Philosophical Monday: Dubious Achievements or How I Finally Broke Down and Hired a Babysitter

"You've calmed me down this time, mother, but I will live to cry again!"

"You've calmed me down this time, Mother, but mark my words: I will live to cry again!"

“This is the first time that I ever had a girl pee on me,” the babysitter informed us, when we got back from our second official date night.

CH laughed, and I said, “Good job, Betty” in the chagrinned way of a mother whose baby has just peed (and later spit-up) on her 50+ babysitter.

In retrospect, the more appropriate response would have been to apologize on Betty’s behalf. But instead I added this to the list of Betty’s Dubious Achievements. Other than being the first girl to pee on our babysitter in her triple-decade career, this list also includes

1. Protesting and then later managing to pee down the back of the pretty dress we had put her in to meet her great grandmother — but only after she had actually met her great-grandmother and we had taken her back to the hotel room. This required great cunning on Betty’s part, since I knew she was gunning for the dress and I was ready for her. She waited 5 whole minutes into the change and somehow managed to arch her back just as I was making the clean diaper switch. I was really impressed … as I changed her into a simple onesie.

2. Looking really angry, whenever we give her a pacifier, even though she was literally just crying for a pacifier. See the pic. This also happens in regards to nursing, but I’m not going to post a picture of that.

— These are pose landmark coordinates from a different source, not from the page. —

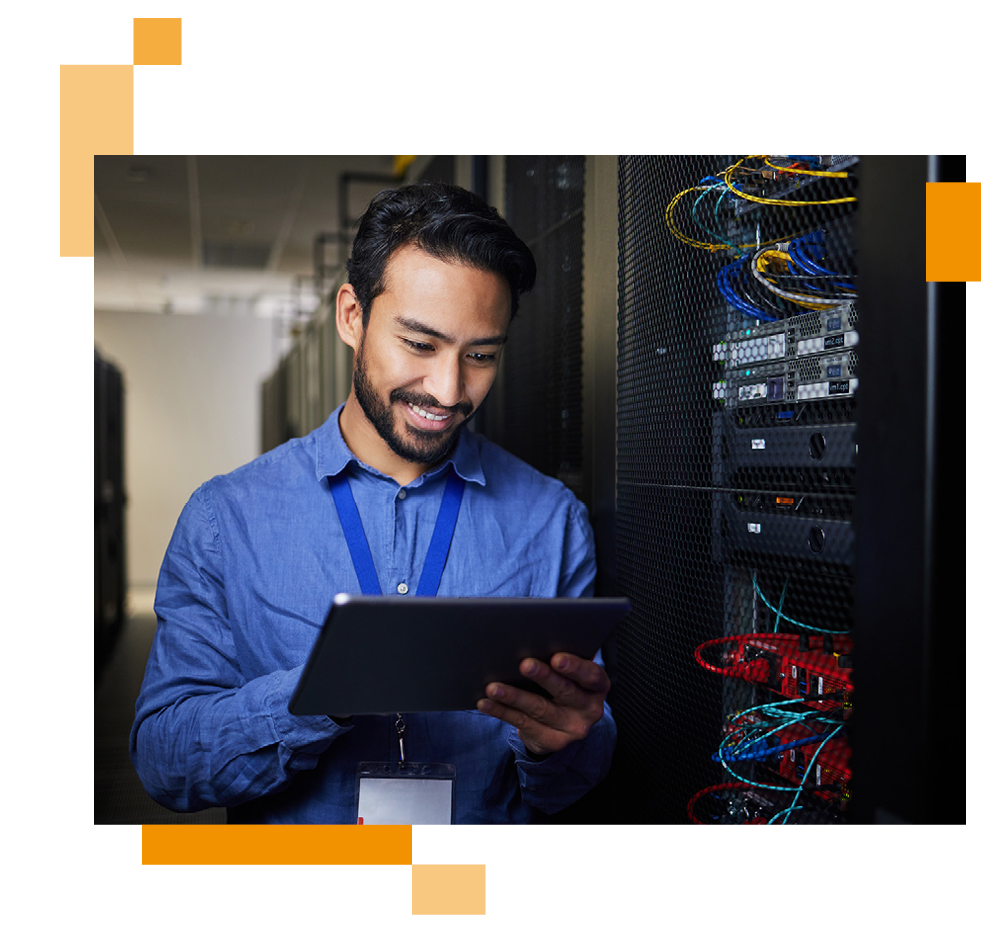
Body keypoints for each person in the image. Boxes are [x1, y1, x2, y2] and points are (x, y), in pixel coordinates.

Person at [130, 181, 616, 824]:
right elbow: (165, 761)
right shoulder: (227, 518)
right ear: (352, 316)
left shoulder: (550, 521)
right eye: (420, 344)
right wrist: (318, 694)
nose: (447, 390)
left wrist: (561, 743)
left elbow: (570, 782)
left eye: (480, 355)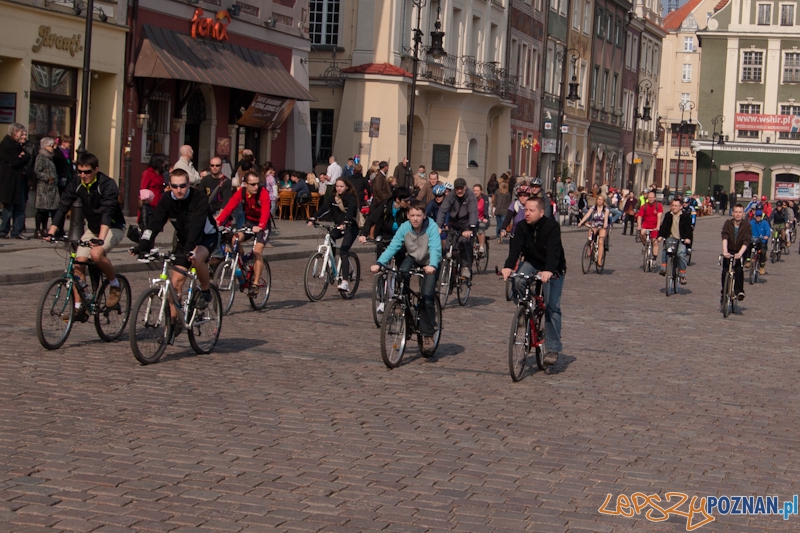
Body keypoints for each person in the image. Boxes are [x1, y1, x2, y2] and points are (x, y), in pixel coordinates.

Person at [131, 168, 218, 326]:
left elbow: (197, 227)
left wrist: (189, 250)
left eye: (183, 186)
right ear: (169, 185)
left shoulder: (198, 197)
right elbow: (156, 223)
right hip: (184, 239)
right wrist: (142, 245)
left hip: (205, 237)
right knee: (176, 282)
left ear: (189, 184)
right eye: (175, 186)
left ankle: (205, 291)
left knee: (197, 260)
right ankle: (173, 322)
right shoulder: (167, 199)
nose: (179, 190)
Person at [47, 152, 126, 314]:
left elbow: (107, 213)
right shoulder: (76, 183)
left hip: (113, 227)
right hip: (93, 228)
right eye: (80, 171)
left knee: (97, 254)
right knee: (78, 264)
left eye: (87, 172)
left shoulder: (107, 185)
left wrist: (100, 240)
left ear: (96, 170)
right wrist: (51, 232)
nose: (83, 175)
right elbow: (63, 206)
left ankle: (115, 285)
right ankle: (79, 306)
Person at [501, 197, 566, 367]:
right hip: (531, 263)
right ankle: (524, 308)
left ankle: (552, 348)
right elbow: (515, 249)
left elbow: (554, 252)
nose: (527, 213)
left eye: (531, 210)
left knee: (552, 307)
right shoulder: (522, 226)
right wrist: (508, 267)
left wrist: (549, 271)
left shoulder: (552, 227)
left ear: (541, 212)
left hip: (553, 268)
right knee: (519, 280)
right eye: (526, 210)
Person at [371, 199, 441, 352]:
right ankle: (404, 305)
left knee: (427, 295)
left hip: (430, 261)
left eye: (418, 215)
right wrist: (380, 262)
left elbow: (435, 248)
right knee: (402, 273)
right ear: (408, 215)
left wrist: (433, 265)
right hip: (414, 257)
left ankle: (428, 334)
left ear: (424, 215)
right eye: (412, 215)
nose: (415, 218)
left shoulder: (432, 227)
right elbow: (393, 246)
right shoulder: (404, 228)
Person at [215, 170, 271, 297]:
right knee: (235, 239)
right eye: (252, 184)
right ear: (245, 184)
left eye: (257, 184)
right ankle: (241, 261)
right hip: (249, 222)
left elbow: (266, 211)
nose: (256, 187)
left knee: (257, 251)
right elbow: (229, 207)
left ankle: (255, 284)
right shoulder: (241, 192)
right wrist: (218, 221)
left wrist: (261, 226)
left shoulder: (263, 193)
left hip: (263, 224)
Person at [309, 178, 360, 291]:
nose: (339, 188)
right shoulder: (333, 197)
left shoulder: (350, 197)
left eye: (341, 186)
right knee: (330, 235)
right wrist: (314, 217)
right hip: (338, 226)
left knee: (343, 251)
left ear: (346, 187)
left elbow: (351, 211)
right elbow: (325, 208)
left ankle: (345, 282)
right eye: (337, 186)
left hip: (351, 227)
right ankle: (331, 263)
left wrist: (346, 222)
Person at [436, 177, 478, 279]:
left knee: (464, 243)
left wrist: (471, 228)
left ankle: (465, 267)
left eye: (461, 188)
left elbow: (473, 211)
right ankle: (449, 273)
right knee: (448, 248)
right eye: (457, 188)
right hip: (454, 225)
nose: (459, 190)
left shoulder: (471, 196)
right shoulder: (451, 195)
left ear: (465, 187)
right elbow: (442, 210)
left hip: (467, 226)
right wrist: (438, 226)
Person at [0, 123, 31, 239]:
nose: (23, 135)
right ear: (15, 132)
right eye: (21, 133)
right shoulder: (7, 144)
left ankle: (17, 231)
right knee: (9, 207)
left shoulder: (17, 145)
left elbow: (27, 156)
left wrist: (23, 156)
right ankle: (3, 230)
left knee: (20, 206)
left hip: (18, 180)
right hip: (9, 180)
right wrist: (21, 157)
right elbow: (15, 162)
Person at [657, 198, 693, 283]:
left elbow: (689, 229)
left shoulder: (685, 216)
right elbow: (664, 227)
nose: (674, 207)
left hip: (681, 239)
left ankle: (682, 274)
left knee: (681, 254)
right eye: (672, 205)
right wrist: (660, 236)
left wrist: (688, 238)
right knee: (666, 249)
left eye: (676, 206)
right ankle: (664, 267)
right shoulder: (668, 215)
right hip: (670, 237)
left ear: (681, 207)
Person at [721, 204, 751, 301]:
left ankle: (739, 291)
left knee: (738, 269)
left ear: (743, 214)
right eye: (736, 212)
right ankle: (724, 292)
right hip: (729, 250)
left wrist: (740, 253)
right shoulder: (728, 223)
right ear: (733, 213)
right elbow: (725, 237)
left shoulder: (746, 225)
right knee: (725, 271)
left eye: (740, 212)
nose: (738, 214)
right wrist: (725, 251)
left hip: (740, 250)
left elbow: (746, 240)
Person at [32, 137, 60, 239]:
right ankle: (37, 229)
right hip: (44, 187)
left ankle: (44, 228)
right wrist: (47, 178)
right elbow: (37, 170)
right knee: (41, 209)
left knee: (47, 210)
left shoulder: (50, 157)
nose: (54, 148)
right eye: (52, 146)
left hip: (51, 187)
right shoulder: (41, 156)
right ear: (45, 146)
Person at [577, 194, 609, 266]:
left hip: (602, 226)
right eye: (598, 199)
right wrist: (581, 222)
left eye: (601, 200)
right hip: (594, 225)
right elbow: (587, 215)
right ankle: (591, 248)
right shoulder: (593, 208)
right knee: (590, 236)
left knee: (601, 241)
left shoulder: (606, 209)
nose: (599, 201)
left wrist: (605, 224)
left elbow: (606, 217)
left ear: (603, 201)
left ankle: (599, 260)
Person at [637, 191, 664, 261]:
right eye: (649, 197)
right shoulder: (644, 206)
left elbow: (659, 217)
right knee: (642, 234)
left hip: (654, 226)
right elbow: (639, 217)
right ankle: (646, 245)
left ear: (655, 198)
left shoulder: (659, 206)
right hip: (646, 225)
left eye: (652, 197)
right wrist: (639, 226)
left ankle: (654, 259)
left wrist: (658, 227)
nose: (650, 199)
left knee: (655, 242)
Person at [749, 209, 770, 276]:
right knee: (746, 247)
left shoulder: (765, 223)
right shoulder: (751, 222)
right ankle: (748, 260)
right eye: (757, 216)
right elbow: (746, 229)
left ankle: (761, 267)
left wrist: (767, 236)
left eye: (759, 216)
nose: (758, 217)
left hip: (762, 241)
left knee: (763, 252)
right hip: (753, 240)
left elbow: (768, 230)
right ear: (755, 216)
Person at [473, 184, 491, 253]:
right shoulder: (471, 199)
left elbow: (486, 209)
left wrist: (485, 218)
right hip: (474, 219)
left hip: (483, 219)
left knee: (481, 227)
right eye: (474, 191)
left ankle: (481, 247)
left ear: (481, 191)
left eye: (477, 190)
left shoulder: (484, 199)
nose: (476, 192)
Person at [492, 178, 512, 243]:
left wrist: (493, 209)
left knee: (498, 224)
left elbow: (495, 202)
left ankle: (498, 236)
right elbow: (509, 203)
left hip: (498, 210)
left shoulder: (497, 192)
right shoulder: (508, 193)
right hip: (505, 211)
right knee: (503, 225)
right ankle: (501, 236)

"Good morning! Good morning! Um, where's my binky?"

"Good morning! Good morning! Um, where's my binky?"

3. Looking really sweet in the morning, as if to say, “Did I wake you up 5 times last night? Pardon moi. And if it’s not too much trouble might I have some more milk now?” See the other pic.

In other new mom news, last Monday I decided to get back to my second novel rewrite. And as of today, I’ve managed to write all of zero pages. By Tuesday, I was frustrated. By Wednesday, I was angry. By Thursday, I picked up the phone and engaged our peed-upon babysitter for three hours a day, three days a week until further notice.

After years of living with myself, I can now state emphatically and in a total Bruce Banner tone of voice that “You wouldn’t like me when I can’t write.” So my romantic notion of being a write-at-home mom who is able to juggle both a thriving baby and a rewrite (which will turn my second book into an actual novel as opposed to the unreadable collection of scenes that it is right now) was totally shattered in one phone call. But that ruined dream and the expense of a regular caregiver is offset by the fact that I won’t fall into a terrible not-writing well of despair, anger, and depression. So I guess I can now add “Staying (relatively) sane” to my own list of Dubious New Mom Achievements, which includes…

1. Managing to avoid all pee and poo attacks to keep Betty in the same outfit for a whole day two weeks ago.

2. Driving all by myself with Betty on the highway. Once.

3. Only turning in this column 3 hours late, considering the mood Betty was in this morning.

Ah well, it’s the little things that count.